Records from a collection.
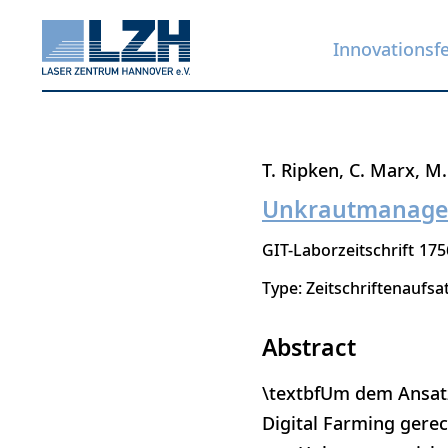
Innovationsf
Direkt
T. Ripken
C. Marx
M.
zum
Unkrautmanagem
Inhalt
GIT-Laborzeitschrift
175
Type: Zeitschriftenaufsa
Abstract
\textbfUm dem Ansatz
Digital Farming gere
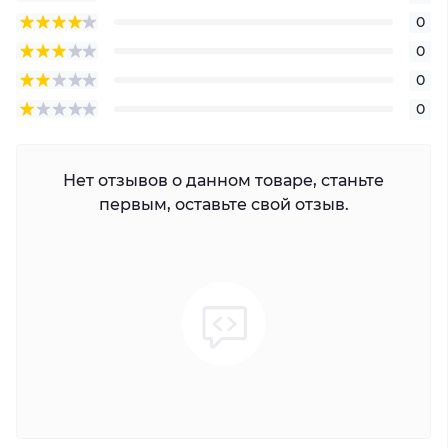
0
0
0
0
Нет отзывов о данном товаре, станьте
первым, оставьте свой отзыв.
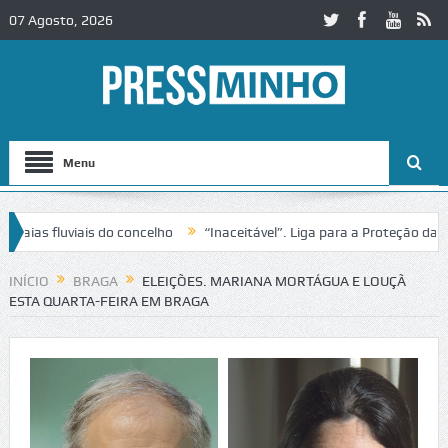
07 Agosto, 2026
Menu
as fluviais do concelho
“Inaceitável”. Liga para a Proteção da Natu
e trânsito no IC2 em Alcobaça
Igreja do Castelo de Cerveira assegur
INÍCIO
BRAGA
ELEIÇÕES. MARIANA MORTÁGUA E LOUÇÃ
ESTA QUARTA-FEIRA EM BRAGA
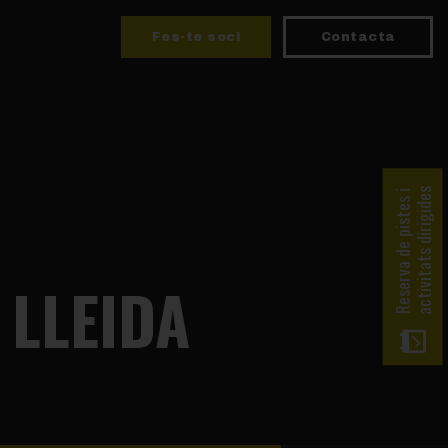
Fes-te soci
Contacta
activitats dirigides
Reserva de pistes i
 LLEIDA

WHAT THE TASK ASKS. Update all of the material by swapping "BRAGA" for "PORTO" and keeping every other line unchanged. Leave the pictures out of your version.

ANSWER FOR THIS EXERCISE.
Innovationsf
Direkt
T. Ripken
C. Marx
M.
zum
Unkrautmanagem
Inhalt
GIT-Laborzeitschrift
175
Type: Zeitschriftenaufsa
Abstract
\textbfUm dem Ansatz
Digital Farming gere
0
0
0
0
Нет отзывов о данном товаре, станьте
первым, оставьте свой отзыв.
07 Agosto, 2026
Menu
as fluviais do concelho
“Inaceitável”. Liga para a Proteção da Natu
e trânsito no IC2 em Alcobaça
Igreja do Castelo de Cerveira assegur
INÍCIO
PORTO
ELEIÇÕES. MARIANA MORTÁGUA E LOUÇÃ
ESTA QUARTA-FEIRA EM PORTO
Fes-te soci
Contacta
activitats dirigides
Reserva de pistes i
 LLEIDA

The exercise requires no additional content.